Procédure devant la cour :
Par une requête enregistrée le 25 février 2020, M. N... M..., représenté par Me D..., demande à la cour :
1°) de lui accorder le bénéfice de l'aide juridictionnelle provisoire ;
2°) d'annuler ce jugement du 7 février 2020 du tribunal administratif de Poitiers ;
3°) d'annuler l'arrêté du 4 février 2020 du préfet de la Gironde portant transfert aux autorités belges ;
4°) d'annuler l'arrêté du 4 février 2020 du préfet de la Gironde l'assignant à résidence ;
5°) d'enjoindre au préfet de la Gironde, à titre principal, d'enregistrer sa demande d'asile dans un délai de 48 heures à compter de la notification de l'arrêt à intervenir, sous astreinte de 100 euros par jour de retard et, à titre subsidiaire, de procéder au réexamen de sa situation dans le délai de deux mois suivant la notification de l'arrêt à intervenir, sous la même condition d'astreinte, en lui délivrant, dans cette attente, une autorisation provisoire de séjour ;
6°) de mettre à la charge de l'Etat la somme de 2 000 euros au titre des dispositions combinées des articles L. 761-1 du code de justice administrative et 37 de la loi du 10 juillet 1991 relative à l'aide juridique.
Il soutient que :
- les arrêtés attaqués sont signés par une autorité incompétente ;
- l'arrêté de transfert est insuffisamment motivé et entaché d'un défaut d'examen de sa situation personnelle ; il méconnaît le paragraphe 4 de l'article 12 du règlement (UE) n° 604/2013 ainsi que les articles 3 et 17 de ce même règlement ; il est entaché d'erreur d'appréciation ;
- la décision portant assignation à résidence est irrégulière du fait de l'illégalité de l'arrêté de transfert ; elle est insuffisamment motivée et entachée d'un défaut d'examen de sa situation personnelle, notamment en ce qui concerne les perspectives raisonnables d'éloignement.
Par un mémoire enregistré le 9 juin 2020, le préfet de la Gironde conclut au rejet de la requête.
Il s'en rapporte à ses écritures de première instance.
Par ordonnance du 20 juillet 2020, la clôture d'instruction a été fixée en dernier lieu au 10 août 2020 à 12:00.

--

## À faire
- 1) Transcrivez un passage de l'extrait de procédure, à partir des mots « Par un mémoire » et jusqu'à « 2020 à 12:00. » inclus.
- 2) D'après l'extrait de procédure, à quelle date et à quelle heure la clôture d'instruction a-t-elle été fixée en dernier lieu ?

## Données fournies
--

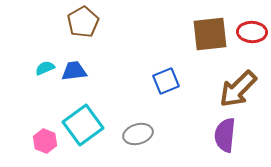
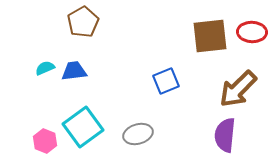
brown square: moved 2 px down
cyan square: moved 2 px down
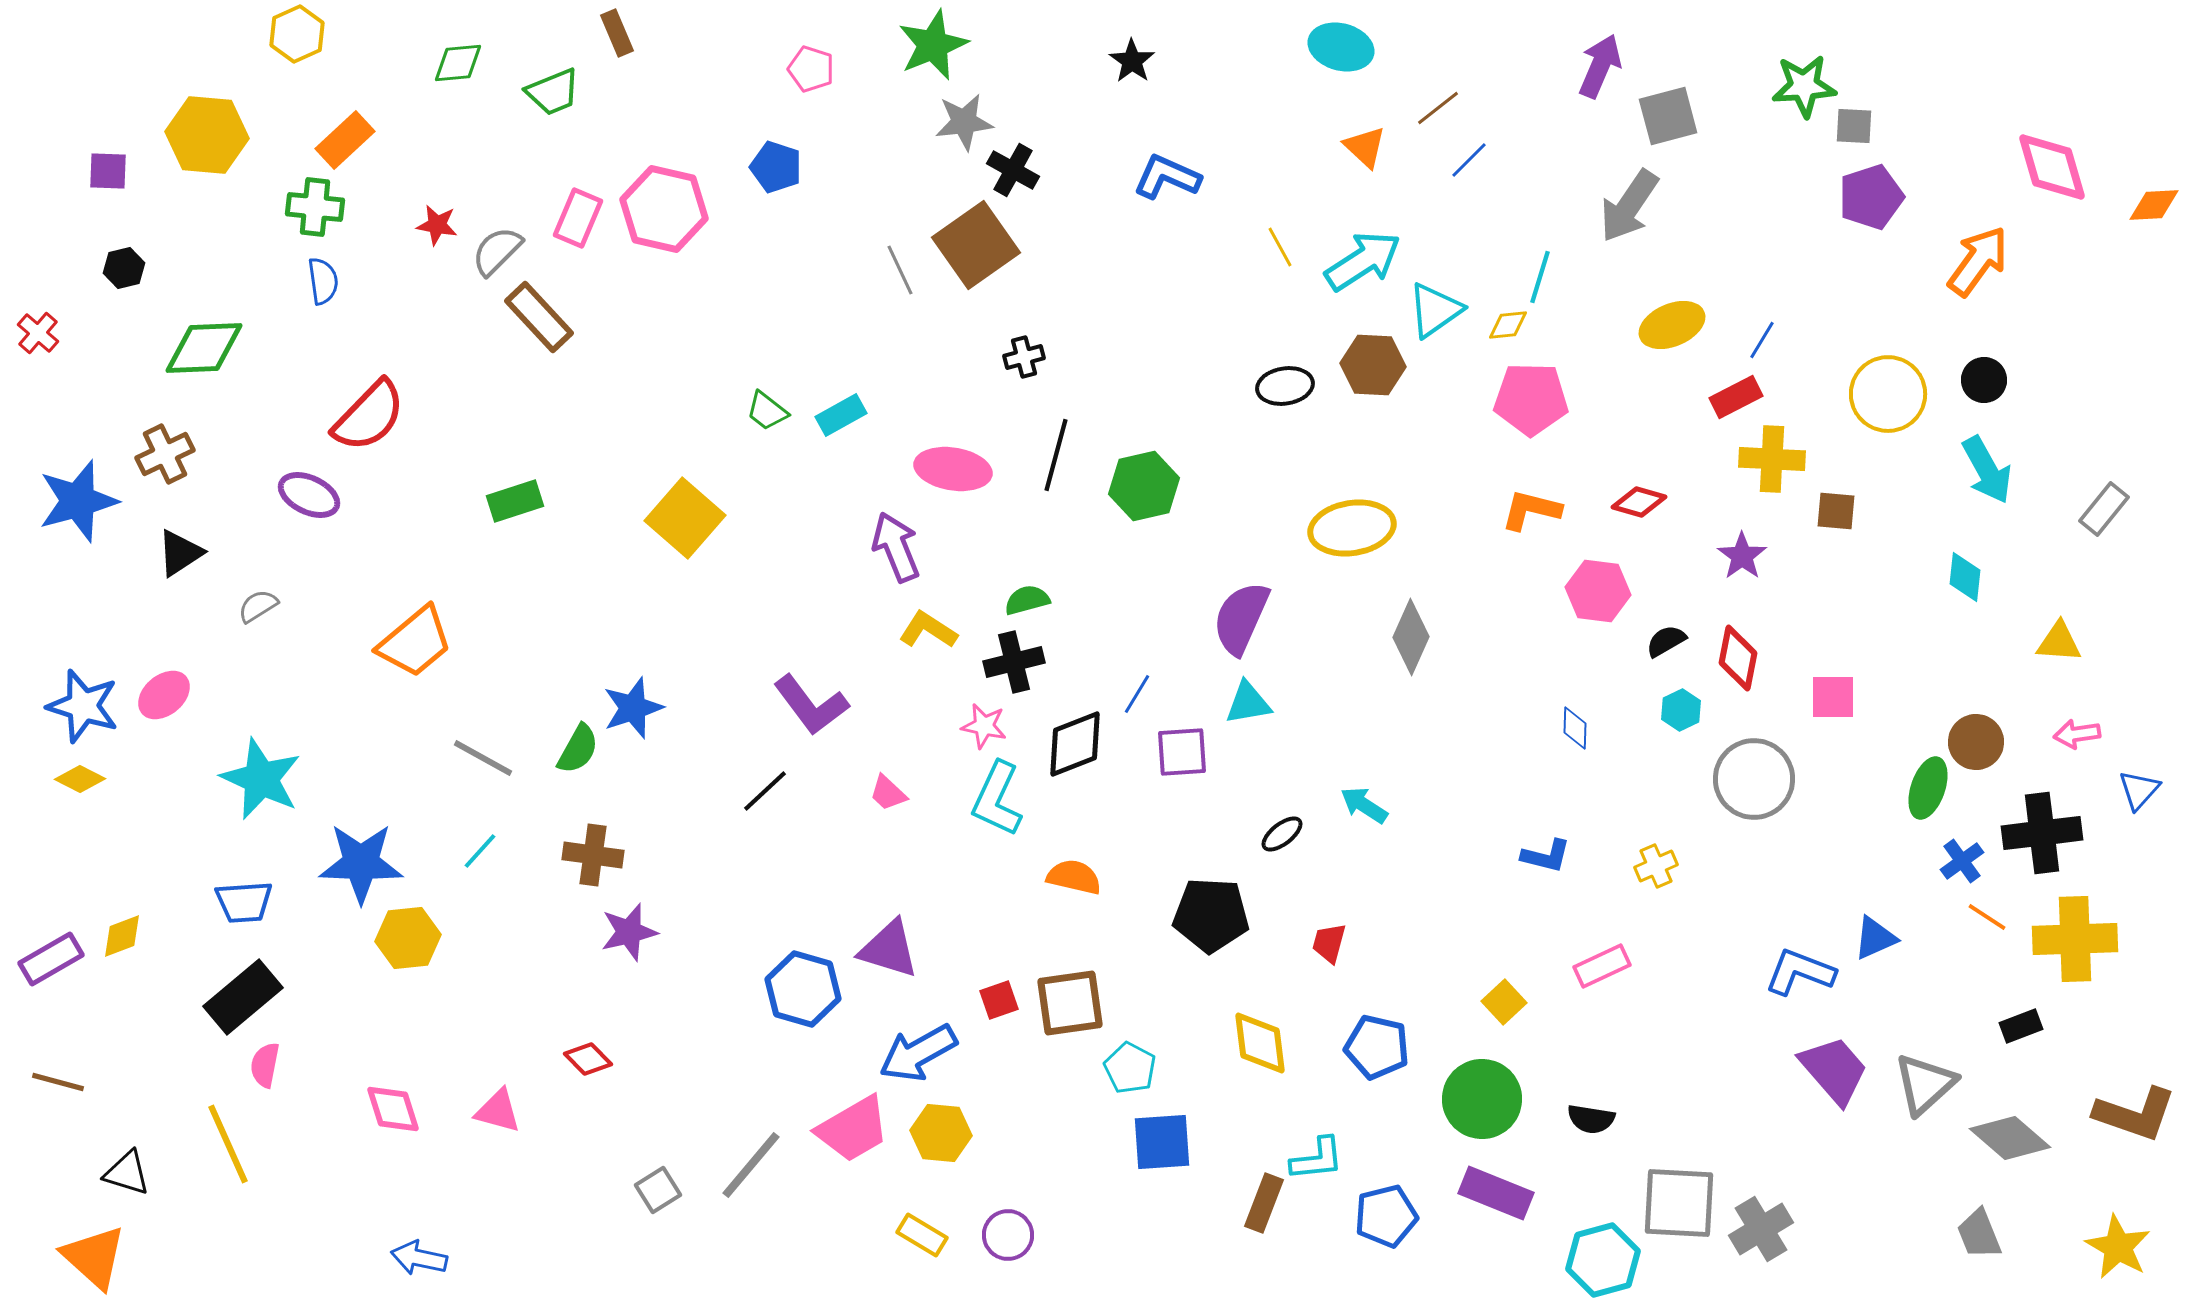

--

## En réponse
- 1)
Par un mémoire enregistré le 9 juin 2020, le préfet de la Gironde conclut au rejet de la requête.
Il s'en rapporte à ses écritures de première instance.
Par ordonnance du 20 juillet 2020, la clôture d'instruction a été fixée en dernier lieu au 10 août 2020 à 12:00.

- 2) Au 10 août 2020 à 12:00.